Binge eating disorder recognized as a mental disorder
Unlike food addiction, the term "binge eating disorder" was approved for inclusion in DSM-5 as its own category of eating disorder. Binge eating is distinct from simple over-eating – it is much less common, far more severe, and is associated with significant physical and psychological problems. It can be defined as recurring episodes of eating significantly more food in a short period of time than most people would eat under similar circumstances, with episodes marked by feelings of lack of control. Someone with binge eating disorder may eat too quickly, even when he or she is not hungry. The person may have feelings of guilt, embarrassment, or disgust and may binge eat alone to hide the behaviour. This disorder is associated with marked distress and occurs, on average, at least once a week over three months.(source: http://www.dsm5.org/Documents/Eating%20Disorders%20Fact%20Sheet.pdf)
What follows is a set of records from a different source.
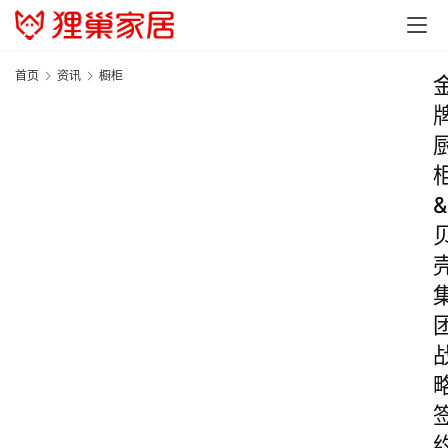
首页
资讯
橱柜
&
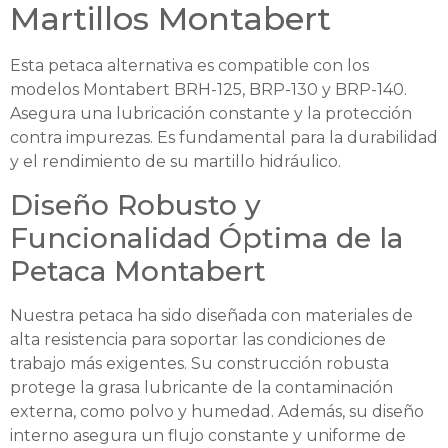
Martillos Montabert
Esta petaca alternativa es compatible con los
modelos Montabert BRH-125, BRP-130 y BRP-140.
Asegura una lubricación constante y la protección
contra impurezas. Es fundamental para la durabilidad
y el rendimiento de su martillo hidráulico.
Diseño Robusto y
Funcionalidad Óptima de la
Petaca Montabert
Nuestra petaca ha sido diseñada con materiales de
alta resistencia para soportar las condiciones de
trabajo más exigentes. Su construcción robusta
protege la grasa lubricante de la contaminación
externa, como polvo y humedad. Además, su diseño
interno asegura un flujo constante y uniforme de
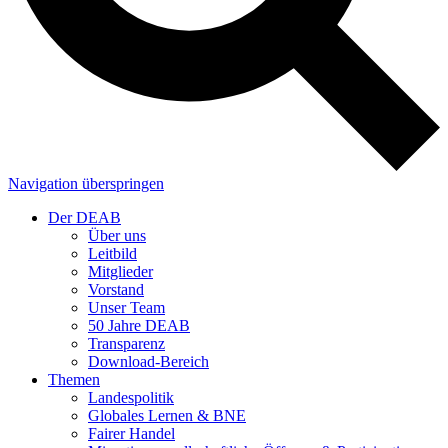
Navigation überspringen
Der DEAB
Über uns
Leitbild
Mitglieder
Vorstand
Unser Team
50 Jahre DEAB
Transparenz
Download-Bereich
Themen
Landespolitik
Globales Lernen & BNE
Fairer Handel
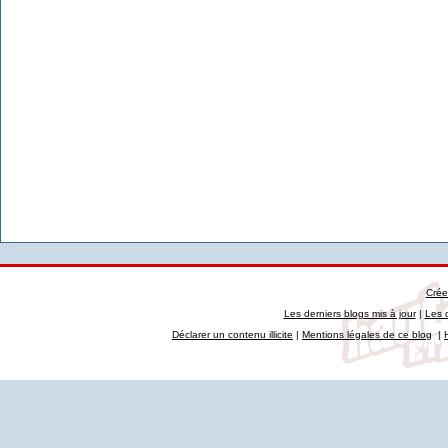
Crée
Les derniers blogs mis à jour
|
Les 
Déclarer un contenu illicite
|
Mentions légales de ce blog
|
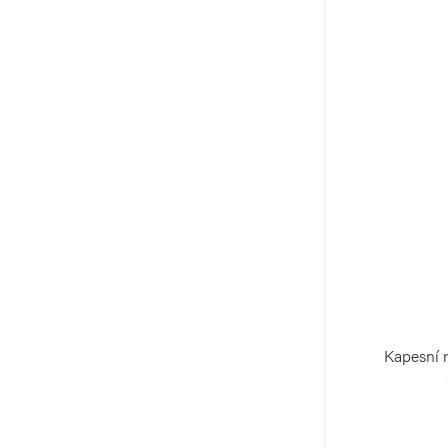
Kapesní 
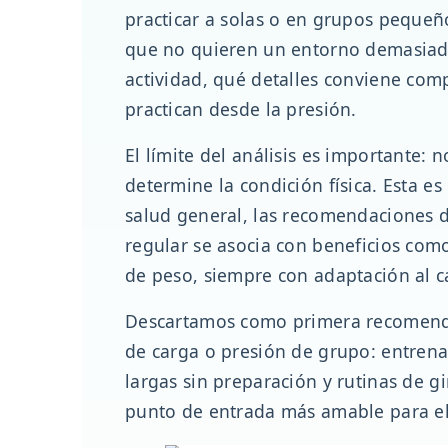
practicar a solas o en grupos pequeñ
que no quieren un entorno demasiado
actividad, qué detalles conviene com
practican desde la presión.
El límite del análisis es importante
determine la condición física. Esta e
salud general, las recomendaciones d
regular se asocia con beneficios com
de peso, siempre con adaptación al c
Descartamos como primera recomendac
de carga o presión de grupo: entrena
largas sin preparación y rutinas de 
punto de entrada más amable para el 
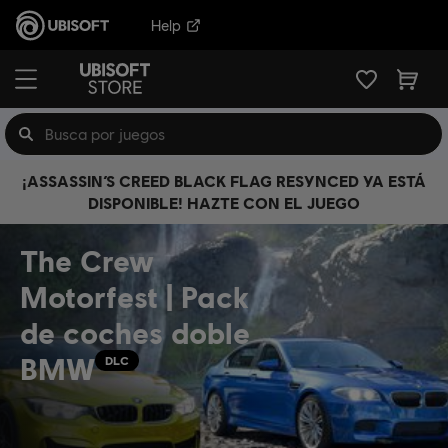
Help
¡ASSASSIN’S CREED BLACK FLAG RESYNCED YA ESTÁ
DISPONIBLE! HAZTE CON EL JUEGO
The Crew
Motorfest | Pack
de coches doble
BMW
DLC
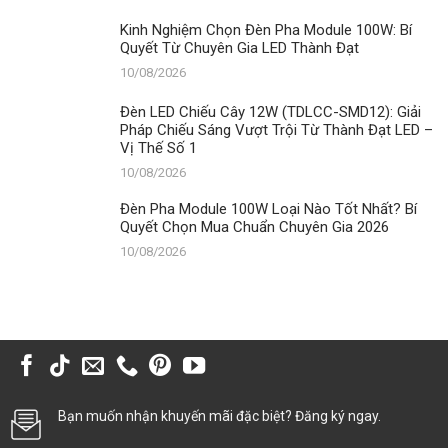
Gia
2026
Kinh Nghiệm Chọn Đèn Pha Module 100W: Bí
Quyết Từ Chuyên Gia LED Thành Đạt
10/08/2026
Đèn LED Chiếu Cây 12W (TDLCC-SMD12): Giải
Pháp Chiếu Sáng Vượt Trội Từ Thành Đạt LED –
Vị Thế Số 1
10/08/2026
Đèn Pha Module 100W Loại Nào Tốt Nhất? Bí
Quyết Chọn Mua Chuẩn Chuyên Gia 2026
10/08/2026
Bạn muốn nhận khuyến mãi đặc biệt? Đăng ký ngay.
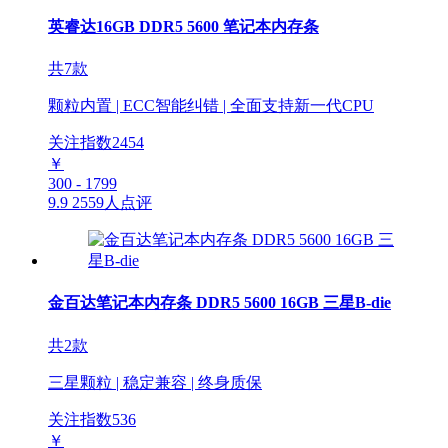
英睿达16GB DDR5 5600 笔记本内存条
共7款
颗粒内置 | ECC智能纠错 | 全面支持新一代CPU
关注指数
2454
￥
300 - 1799
9.9
2559人点评
金百达笔记本内存条 DDR5 5600 16GB 三星B-die
共2款
三星颗粒 | 稳定兼容 | 终身质保
关注指数
536
￥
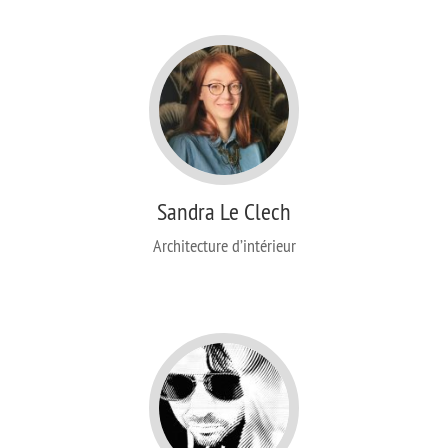
Sandra Le Clech
Architecture d’intérieur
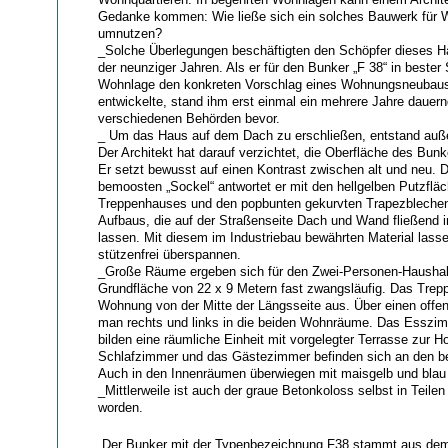
Gedanke kommen: Wie ließe sich ein solches Bauwerk für
umnutzen?
_Solche Überlegungen beschäftigten den Schöpfer dieses H
der neunziger Jahren. Als er für den Bunker „F 38“ in beste
Wohnlage den konkreten Vorschlag eines Wohnungsneubau
entwickelte, stand ihm erst einmal ein mehrere Jahre dauern
verschiedenen Behörden bevor.
_ Um das Haus auf dem Dach zu erschließen, entstand auß
Der Architekt hat darauf verzichtet, die Oberfläche des Bunk
Er setzt bewusst auf einen Kontrast zwischen alt und neu. 
bemoosten „Sockel“ antwortet er mit den hellgelben Putzflä
Treppenhauses und den popbunten gekurvten Trapezbleche
Aufbaus, die auf der Straßenseite Dach und Wand fließend 
lassen. Mit diesem im Industriebau bewährten Material las
stützenfrei überspannen.
_Große Räume ergeben sich für den Zwei-Personen-Haushalt
Grundfläche von 22 x 9 Metern fast zwangsläufig. Das Trepp
Wohnung von der Mitte der Längsseite aus. Über einen offe
man rechts und links in die beiden Wohnräume. Das Esszi
bilden eine räumliche Einheit mit vorgelegter Terrasse zur H
Schlafzimmer und das Gästezimmer befinden sich an den bei
Auch in den Innenräumen überwiegen mit maisgelb und blau 
_Mittlerweile ist auch der graue Betonkoloss selbst in Teil
worden.
„Der Bunker mit der Typenbezeichnung F38 stammt aus dem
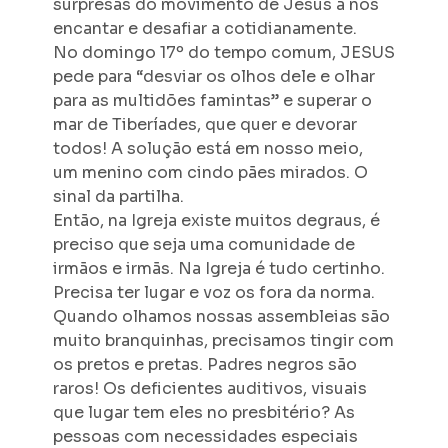
surpresas do movimento de Jesus a nos
encantar e desafiar a cotidianamente.
No domingo 17º do tempo comum, JESUS
pede para “desviar os olhos dele e olhar
para as multidões famintas” e superar o
mar de Tiberíades, que quer e devorar
todos! A solução está em nosso meio,
um menino com cindo pães mirados. O
sinal da partilha.
Então, na Igreja existe muitos degraus, é
preciso que seja uma comunidade de
irmãos e irmãs. Na Igreja é tudo certinho.
Precisa ter lugar e voz os fora da norma.
Quando olhamos nossas assembleias são
muito branquinhas, precisamos tingir com
os pretos e pretas. Padres negros são
raros! Os deficientes auditivos, visuais
que lugar tem eles no presbitério? As
pessoas com necessidades especiais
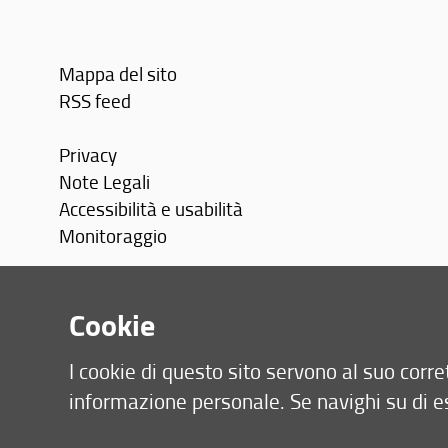
Mappa del sito
RSS feed
Privacy
Note Legali
Accessibilità e usabilità
Monitoraggio
Area personale
Cookie
I cookie di questo sito servono al suo cor
informazione personale. Se navighi su di e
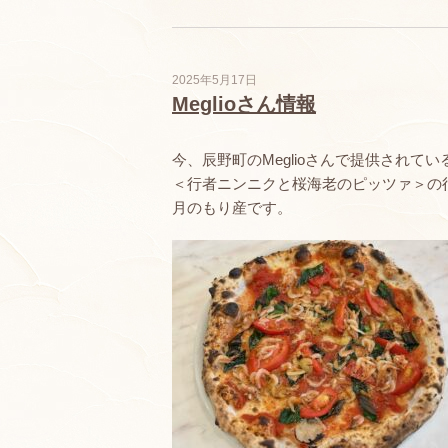
2025年5月17日
Meglioさん情報
今、辰野町のMeglioさんで提供されてい
＜行者ニンニクと桜海老のピッツァ＞の
月のもり産です。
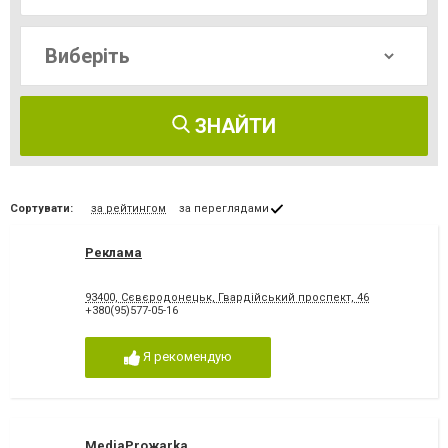
ЗНАЙТИ
Сортувати:
за рейтингом
за переглядами
Реклама
93400, Сєвєродонецьк, Гвардійський проспект, 46
+380(95)577-05-16
Я рекомендую
MediaProжаrka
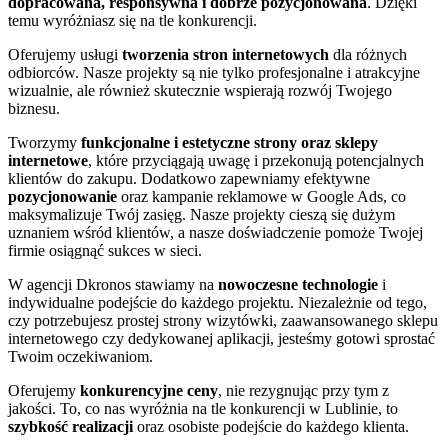
dopracowana, responsywna i dobrze pozycjonowana
. Dzięki
temu wyróżniasz się na tle konkurencji.
Oferujemy usługi
tworzenia stron internetowych
dla różnych
odbiorców. Nasze projekty są nie tylko profesjonalne i atrakcyjne
wizualnie, ale również skutecznie wspierają rozwój Twojego
biznesu.
Tworzymy
funkcjonalne i estetyczne strony oraz sklepy
internetowe
, które przyciągają uwagę i przekonują potencjalnych
klientów do zakupu. Dodatkowo zapewniamy efektywne
pozycjonowanie
oraz kampanie reklamowe w Google Ads, co
maksymalizuje Twój zasięg. Nasze projekty cieszą się dużym
uznaniem wśród klientów, a nasze doświadczenie pomoże Twojej
firmie osiągnąć sukces w sieci.
W agencji Dkronos stawiamy na
nowoczesne technologie
i
indywidualne podejście do każdego projektu. Niezależnie od tego,
czy potrzebujesz prostej strony wizytówki, zaawansowanego sklepu
internetowego czy dedykowanej aplikacji, jesteśmy gotowi sprostać
Twoim oczekiwaniom.
Oferujemy
konkurencyjne ceny
, nie rezygnując przy tym z
jakości. To, co nas wyróżnia na tle konkurencji w Lublinie, to
szybkość realizacji
oraz osobiste podejście do każdego klienta.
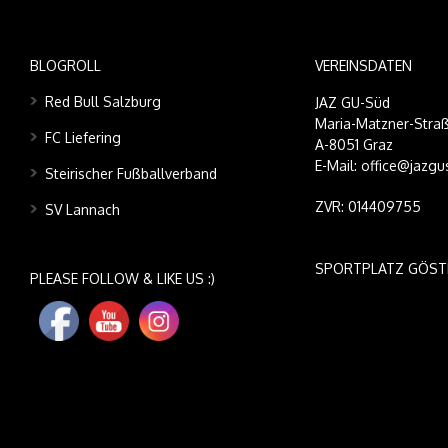
BLOGROLL
VEREINSDATEN
Red Bull Salzburg
JAZ GU-Süd
Maria-Matzner-Straß
FC Liefering
A-8051 Graz
E-Mail: office@jazgu
Steirischer Fußballverband
ZVR: 014409755
SV Lannach
SPORTPLATZ GÖST
PLEASE FOLLOW & LIKE US :)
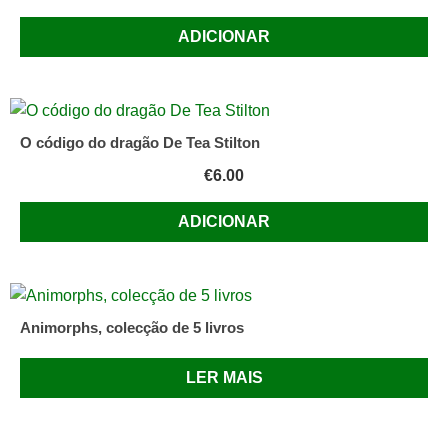
ADICIONAR
O código do dragão De Tea Stilton
€
6.00
ADICIONAR
Animorphs, colecção de 5 livros
LER MAIS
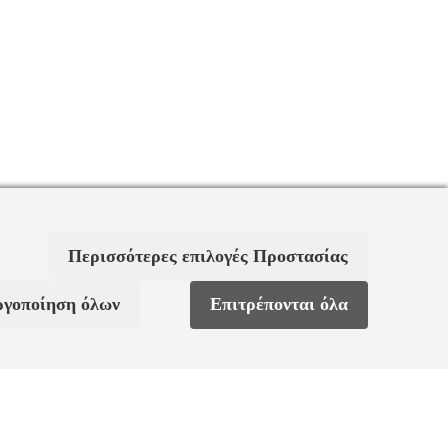
Περισσότερες επιλογές Προστασίας
ργοποίηση όλων
Επιτρέπονται όλα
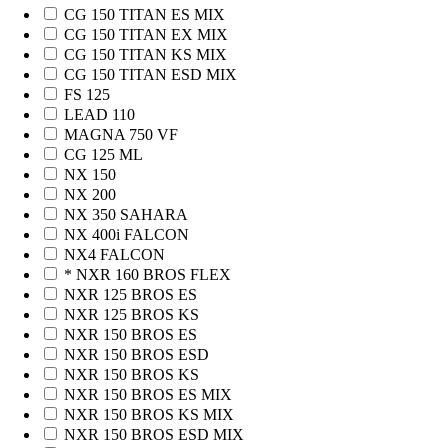
CG 150 TITAN ES MIX
CG 150 TITAN EX MIX
CG 150 TITAN KS MIX
CG 150 TITAN ESD MIX
FS 125
LEAD 110
MAGNA 750 VF
CG 125 ML
NX 150
NX 200
NX 350 SAHARA
NX 400i FALCON
NX4 FALCON
* NXR 160 BROS FLEX
NXR 125 BROS ES
NXR 125 BROS KS
NXR 150 BROS ES
NXR 150 BROS ESD
NXR 150 BROS KS
NXR 150 BROS ES MIX
NXR 150 BROS KS MIX
NXR 150 BROS ESD MIX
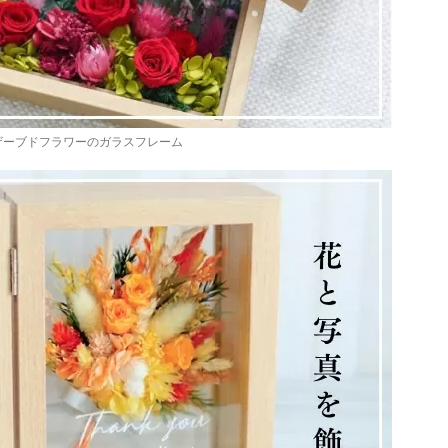
ザーブドフラワーのガラスフレーム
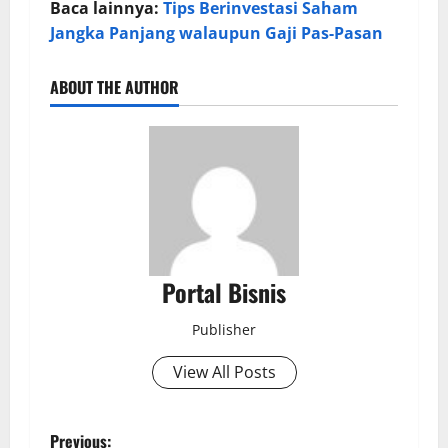
Baca lainnya:
Tips Berinvestasi Saham
Jangka Panjang walaupun Gaji Pas-Pasan
ABOUT THE AUTHOR
Portal Bisnis
Publisher
View All Posts
Previous:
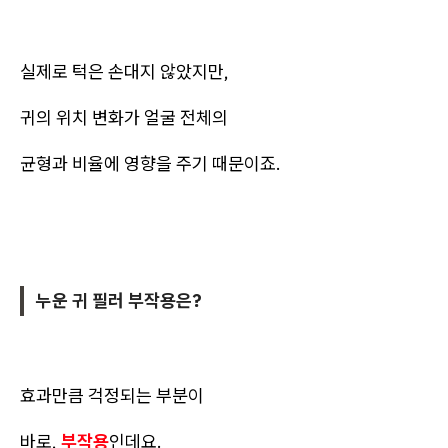
실제로 턱은 손대지 않았지만,
귀의 위치 변화가 얼굴 전체의
균형과 비율에 영향을 주기 때문이죠.
누운 귀 필러 부작용은?
효과만큼 걱정되는 부분이
바로,
부작용
인데요.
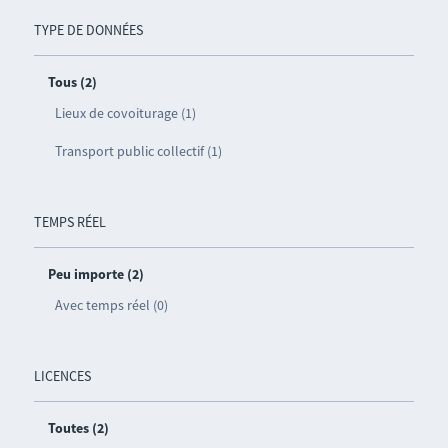
TYPE DE DONNÉES
Tous (2)
Lieux de covoiturage (1)
Transport public collectif (1)
TEMPS RÉEL
Peu importe (2)
Avec temps réel (0)
LICENCES
Toutes (2)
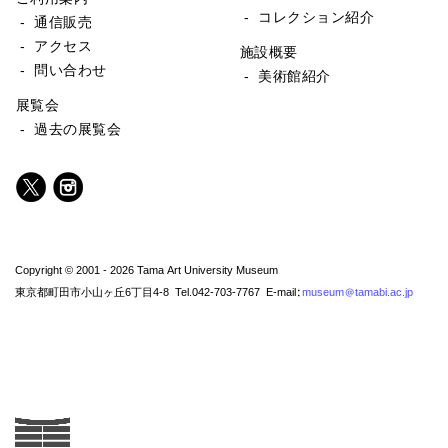
- コレクション紹介
- 通信販売
- アクセス
施設概要
- 問い合わせ
- 美術館紹介
展覧会
- 過去の展覧会
Copyright © 2001 - 2026 Tama Art University Museum
東京都町田市小山ヶ丘6丁目4-8 Tel.042-703-7767 E-mail:
museum@tamabi.ac.jp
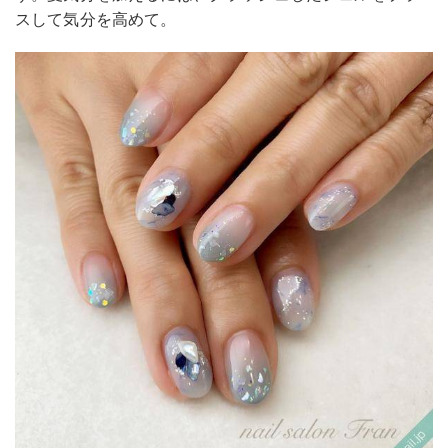
スして気分を高めて。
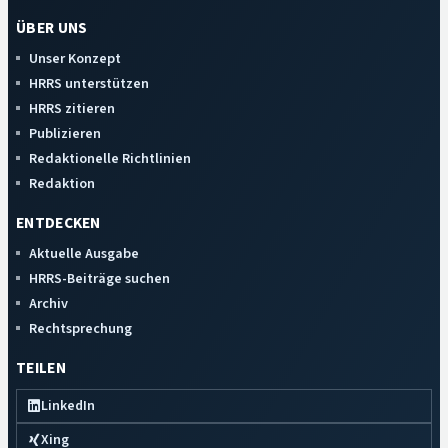
ÜBER UNS
Unser Konzept
HRRS unterstützen
HRRS zitieren
Publizieren
Redaktionelle Richtlinien
Redaktion
ENTDECKEN
Aktuelle Ausgabe
HRRS-Beiträge suchen
Archiv
Rechtsprechung
TEILEN
LinkedIn
Xing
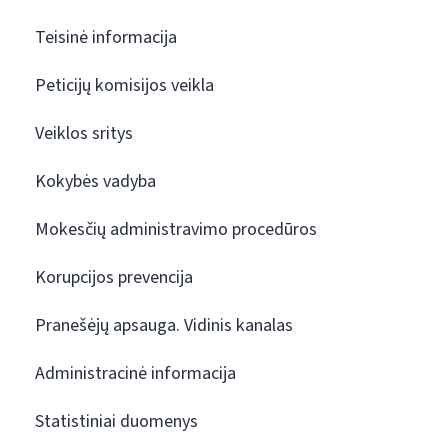
Teisinė informacija
Peticijų komisijos veikla
Veiklos sritys
Kokybės vadyba
Mokesčių administravimo procedūros
Korupcijos prevencija
Pranešėjų apsauga. Vidinis kanalas
Administracinė informacija
Statistiniai duomenys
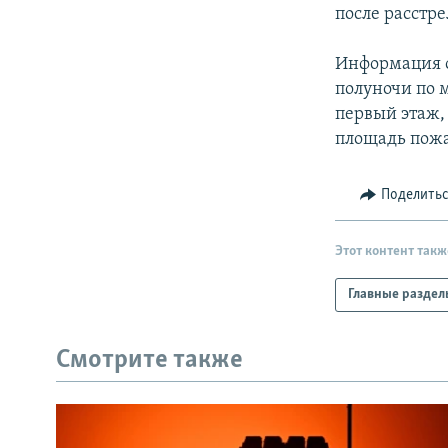
РАСПИСАНИЕ ВЕЩАНИЯ
после расстр
ПОДПИШИТЕСЬ НА РАССЫЛКУ
Информация о
полуночи по 
первый этаж,
площадь пожа
Поделить
Этот контент такж
Главные раздел
Смотрите также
What causes binge eating disorder?
It is not yet known which some individuals develop binge eating disorder. Dietary restraint has been shown to play a role and so those with a propensity to gain weight, that continually try to lose weight through dietary means. Food restriction sends signals to the brain indicating a starvation state, that leads to increased food-motivated behaviours as well as a reduced metabolism, and hence, dietary failure often accompanied by binge-like eating.